#3042 is fixed on GitHub master and will be included in jOOQ 3.3.0. Hope
this will work around your issue for the time being.

Cheers
Lukas


2014-02-13 22:20 GMT+01:00 Lukas Eder <[email protected]>:

> Hi Adam,
>
> 2014-02-13 13:32 GMT+01:00 <[email protected]>:
>
> Hi Lukas
>>
>> Thanks for investigating further.
>>
>> For what it's worth, it actually seems like the IGNORECASE setting makes
>> no difference here; it's only MODE=MySQL that causes the case to be
>> different.
>>
>> Running the query for constraints with case-sensitivity on (H2 default)
>> produces the following results:
>>
>> URL: jdbc:h2:mem:test;DB_CLOSE_DELAY=-1;MODE=MySQL
>> Outputs: public,consultant,CONSULTANTID,constraint_1
>>
>> URL: jdbc:h2:mem:test;DB_CLOSE_DELAY=-1
>> Outputs: PUBLIC,CONSULTANT,CONSULTANTID,CONSTRAINT_1
>>
>> According do the H2 documentation about MySQL Compatibility Mode, The
>> fact that *"Meta data calls return identifiers in lower case"* is by
>> design: http://h2database.com/html/features.html#compatibility
>>
>
> I think Thomas is a PostgreSQL aficionado and thus chose lower case. Many
> other databases report case-insensitive names as upper-case. I believe that
> the SQL standard is indifferent with respect to that, though.

= = = =

#### [TASK INSTRUCTIONS]
Reproduce the part of the email starting with "2014-02-13 22:20 GMT+01:00" and going on through "for investigating further.", word for word. The listing after this has no connection to the email.

= = = =

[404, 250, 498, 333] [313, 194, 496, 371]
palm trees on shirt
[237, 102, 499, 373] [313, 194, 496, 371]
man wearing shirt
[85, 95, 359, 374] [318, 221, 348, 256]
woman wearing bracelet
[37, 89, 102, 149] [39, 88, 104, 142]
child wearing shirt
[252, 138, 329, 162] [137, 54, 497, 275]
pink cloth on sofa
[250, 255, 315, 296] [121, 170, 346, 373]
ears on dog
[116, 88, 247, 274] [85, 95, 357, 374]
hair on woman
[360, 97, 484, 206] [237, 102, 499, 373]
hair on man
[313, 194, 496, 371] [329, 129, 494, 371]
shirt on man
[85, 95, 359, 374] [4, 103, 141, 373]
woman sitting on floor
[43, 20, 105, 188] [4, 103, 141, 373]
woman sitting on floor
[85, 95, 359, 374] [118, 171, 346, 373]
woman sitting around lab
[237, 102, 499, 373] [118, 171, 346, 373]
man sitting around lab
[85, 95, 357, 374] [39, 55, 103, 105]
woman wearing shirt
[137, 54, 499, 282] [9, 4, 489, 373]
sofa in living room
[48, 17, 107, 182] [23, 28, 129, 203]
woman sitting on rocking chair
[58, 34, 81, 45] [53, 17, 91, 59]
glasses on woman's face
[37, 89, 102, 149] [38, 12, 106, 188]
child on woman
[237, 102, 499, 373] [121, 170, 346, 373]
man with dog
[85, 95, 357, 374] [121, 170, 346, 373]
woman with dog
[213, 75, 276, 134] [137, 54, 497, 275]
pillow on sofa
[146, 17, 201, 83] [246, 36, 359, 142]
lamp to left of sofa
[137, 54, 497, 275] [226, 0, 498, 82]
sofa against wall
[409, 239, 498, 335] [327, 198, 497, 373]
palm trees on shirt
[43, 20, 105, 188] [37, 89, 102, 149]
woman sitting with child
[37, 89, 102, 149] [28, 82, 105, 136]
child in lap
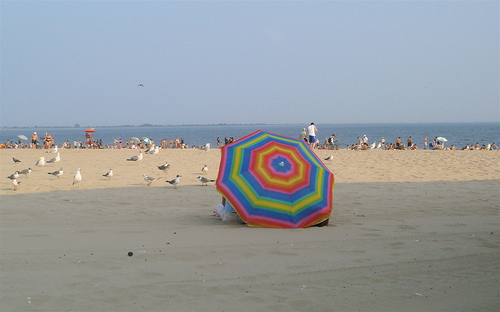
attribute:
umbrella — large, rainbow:
[199, 127, 356, 237]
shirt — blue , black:
[219, 193, 240, 218]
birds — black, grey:
[39, 133, 204, 195]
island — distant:
[95, 117, 202, 141]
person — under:
[222, 195, 239, 226]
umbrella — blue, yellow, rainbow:
[216, 130, 337, 226]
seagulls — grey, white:
[5, 149, 212, 218]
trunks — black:
[28, 139, 38, 144]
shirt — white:
[301, 128, 323, 138]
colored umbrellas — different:
[215, 130, 336, 227]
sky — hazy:
[22, 6, 458, 138]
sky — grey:
[2, 2, 497, 121]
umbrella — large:
[212, 125, 342, 232]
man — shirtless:
[28, 131, 39, 147]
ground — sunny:
[175, 61, 211, 78]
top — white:
[306, 121, 323, 151]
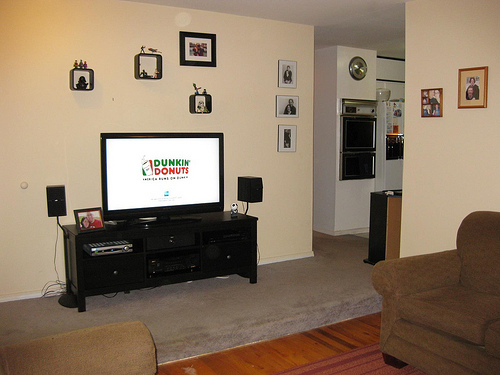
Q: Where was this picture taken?
A: A living room.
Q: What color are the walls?
A: Cream.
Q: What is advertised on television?
A: Dunkin Donuts.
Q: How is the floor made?
A: Of wood.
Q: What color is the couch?
A: Brown.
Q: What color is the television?
A: Black.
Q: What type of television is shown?
A: Flat screen.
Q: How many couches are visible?
A: Two.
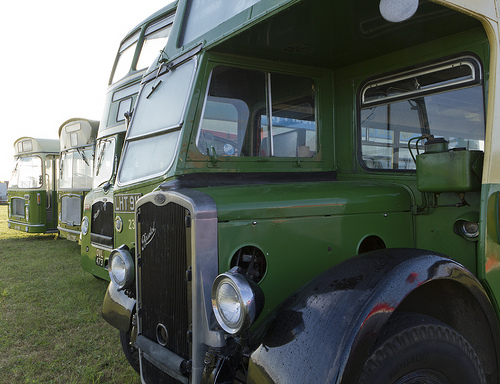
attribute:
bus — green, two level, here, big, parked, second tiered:
[102, 0, 500, 383]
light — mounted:
[215, 279, 245, 330]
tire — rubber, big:
[354, 312, 488, 383]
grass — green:
[1, 204, 141, 384]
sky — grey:
[1, 0, 175, 180]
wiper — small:
[145, 61, 166, 102]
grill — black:
[137, 201, 191, 357]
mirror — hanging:
[381, 1, 420, 23]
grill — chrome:
[60, 194, 82, 225]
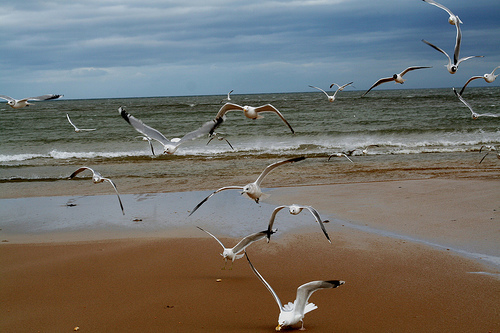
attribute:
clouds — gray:
[2, 5, 137, 52]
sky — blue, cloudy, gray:
[1, 0, 499, 99]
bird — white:
[358, 61, 433, 103]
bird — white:
[243, 252, 353, 330]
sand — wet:
[338, 178, 498, 332]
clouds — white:
[2, 0, 499, 92]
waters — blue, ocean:
[4, 95, 496, 169]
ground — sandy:
[53, 243, 165, 331]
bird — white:
[112, 103, 230, 158]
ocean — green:
[1, 82, 497, 209]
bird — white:
[178, 214, 287, 274]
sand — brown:
[319, 167, 454, 252]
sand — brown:
[9, 250, 204, 326]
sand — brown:
[346, 248, 498, 328]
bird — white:
[266, 199, 333, 249]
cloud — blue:
[4, 7, 441, 72]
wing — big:
[253, 95, 301, 137]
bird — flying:
[213, 101, 295, 138]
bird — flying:
[362, 63, 433, 95]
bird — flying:
[306, 80, 354, 104]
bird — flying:
[187, 155, 321, 218]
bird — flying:
[68, 164, 125, 214]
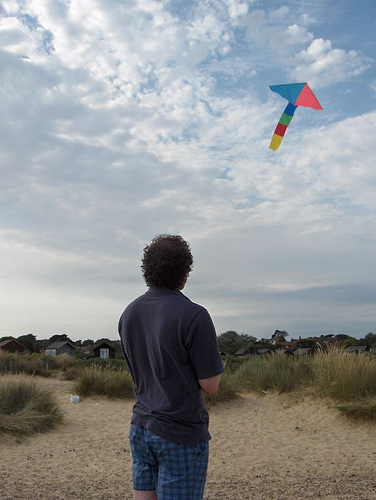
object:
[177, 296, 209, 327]
shoulder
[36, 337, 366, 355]
huts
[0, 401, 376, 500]
sand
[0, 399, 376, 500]
ground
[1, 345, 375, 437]
grass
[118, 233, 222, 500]
man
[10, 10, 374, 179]
clouds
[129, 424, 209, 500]
short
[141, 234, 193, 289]
head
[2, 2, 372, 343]
sky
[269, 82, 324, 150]
kite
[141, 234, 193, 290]
hair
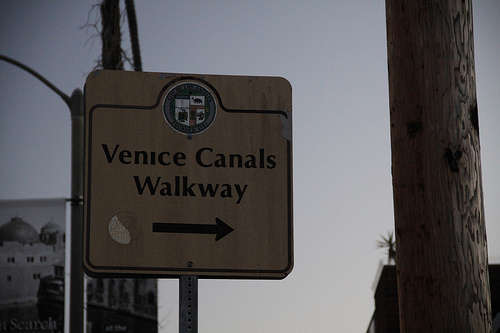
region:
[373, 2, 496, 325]
a wood utility pole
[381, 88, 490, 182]
dark spots on a pole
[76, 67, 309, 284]
a tan colored sign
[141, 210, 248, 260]
a black arrow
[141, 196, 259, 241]
an arrow pointing right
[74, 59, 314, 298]
sign says venice canals walkway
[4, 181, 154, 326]
a picture of a building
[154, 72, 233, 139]
a round seal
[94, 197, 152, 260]
a yin yang on a sign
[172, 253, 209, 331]
holes in a metal pole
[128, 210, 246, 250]
arrow giving direction to pedestrians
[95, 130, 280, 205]
sign written in English in a country speaking a different language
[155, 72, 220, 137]
insignia composed of different designs and colors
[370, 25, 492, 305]
pole marked with intricate patterns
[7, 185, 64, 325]
banner printed with historic buildings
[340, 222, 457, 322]
corner of building with plant on top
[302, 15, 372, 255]
gray sky in different hues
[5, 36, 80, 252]
tall post with extension reaching out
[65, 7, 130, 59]
tree with short bare twigs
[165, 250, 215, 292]
metal bolt holding sign onto pole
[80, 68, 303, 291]
A brown sign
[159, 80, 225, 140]
An emblem on the sign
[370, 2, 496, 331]
A tree next to the sign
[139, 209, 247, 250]
A black arrow on the sign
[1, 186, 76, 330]
A banner in the background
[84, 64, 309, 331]
The sign is on a post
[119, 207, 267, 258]
The arrow is pointing to the right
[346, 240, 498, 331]
There is a building in the background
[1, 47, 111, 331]
There is a light pole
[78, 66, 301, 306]
The sign has black lettering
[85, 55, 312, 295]
a sign pointing to the "Venice Canals Walkway"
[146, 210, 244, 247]
a black arrow on the sign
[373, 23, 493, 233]
a wood utility pole next to the sign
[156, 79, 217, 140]
the city seal on the sign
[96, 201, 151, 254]
a design next to the arrow on the sign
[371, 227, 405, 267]
a palm tree on top of a building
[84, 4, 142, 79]
a tree with branches behind the sign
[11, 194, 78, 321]
a flag on a lightpost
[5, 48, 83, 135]
the top curved bar of a lamp post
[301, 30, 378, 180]
the clear sky behind the sign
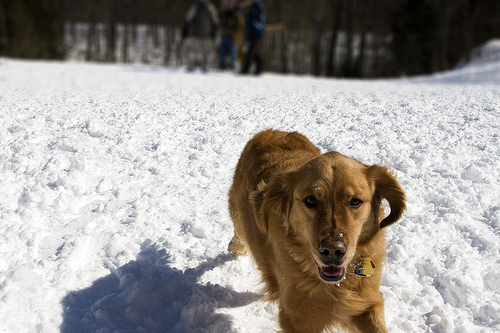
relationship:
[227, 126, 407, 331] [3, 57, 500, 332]
dog in snow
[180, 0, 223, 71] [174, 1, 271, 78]
person in group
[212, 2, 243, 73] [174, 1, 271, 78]
person in group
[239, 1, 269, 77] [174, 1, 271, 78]
person in group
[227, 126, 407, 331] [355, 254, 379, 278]
dog wears tag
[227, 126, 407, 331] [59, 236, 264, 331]
dog casts shadow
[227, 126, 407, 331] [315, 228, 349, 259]
dog has nose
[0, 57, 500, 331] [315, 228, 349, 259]
snow on nose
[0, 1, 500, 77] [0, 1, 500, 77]
tree in tree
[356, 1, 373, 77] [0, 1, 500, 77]
tree in tree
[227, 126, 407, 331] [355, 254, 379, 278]
dog has tag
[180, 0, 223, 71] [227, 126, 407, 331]
person behind dog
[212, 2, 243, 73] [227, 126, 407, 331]
person behind dog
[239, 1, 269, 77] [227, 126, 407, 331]
person behind dog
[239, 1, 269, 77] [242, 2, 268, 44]
person wears jacket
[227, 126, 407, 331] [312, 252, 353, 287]
dog has mouth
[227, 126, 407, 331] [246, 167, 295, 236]
dog has ear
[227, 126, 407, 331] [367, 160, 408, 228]
dog has ear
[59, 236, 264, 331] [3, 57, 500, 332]
shadow in snow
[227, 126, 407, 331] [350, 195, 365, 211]
dog has left eye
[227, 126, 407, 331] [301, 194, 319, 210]
dog has right eye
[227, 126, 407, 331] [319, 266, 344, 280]
dog has tongue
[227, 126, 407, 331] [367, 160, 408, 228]
dog has left ear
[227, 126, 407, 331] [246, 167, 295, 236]
dog has right ear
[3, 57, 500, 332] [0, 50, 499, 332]
snow on ground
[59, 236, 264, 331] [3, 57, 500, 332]
shadow on snow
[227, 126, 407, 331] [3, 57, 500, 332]
dog no snow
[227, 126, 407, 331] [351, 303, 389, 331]
dog has front leg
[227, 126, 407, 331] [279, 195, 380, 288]
dog has neck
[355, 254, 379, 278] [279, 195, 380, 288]
tag around neck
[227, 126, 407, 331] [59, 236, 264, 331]
dog casrs shadow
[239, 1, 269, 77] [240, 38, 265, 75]
person wears pants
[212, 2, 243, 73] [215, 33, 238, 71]
person wears pants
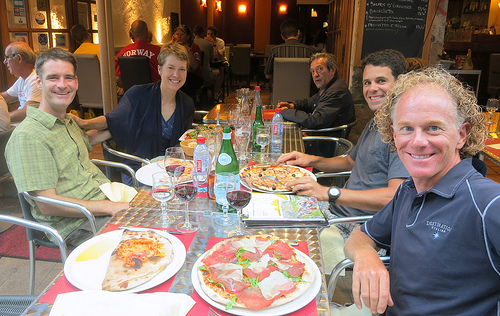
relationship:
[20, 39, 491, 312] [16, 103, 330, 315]
people around a table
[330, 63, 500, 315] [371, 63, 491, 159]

= = = =

#### [EXERCISE OUTPUT]
2014-02-13 22:20 GMT+01:00 Lukas Eder <[email protected]>:

> Hi Adam,
>
> 2014-02-13 13:32 GMT+01:00 <[email protected]>:
>
> Hi Lukas
>>
>> Thanks for investigating further.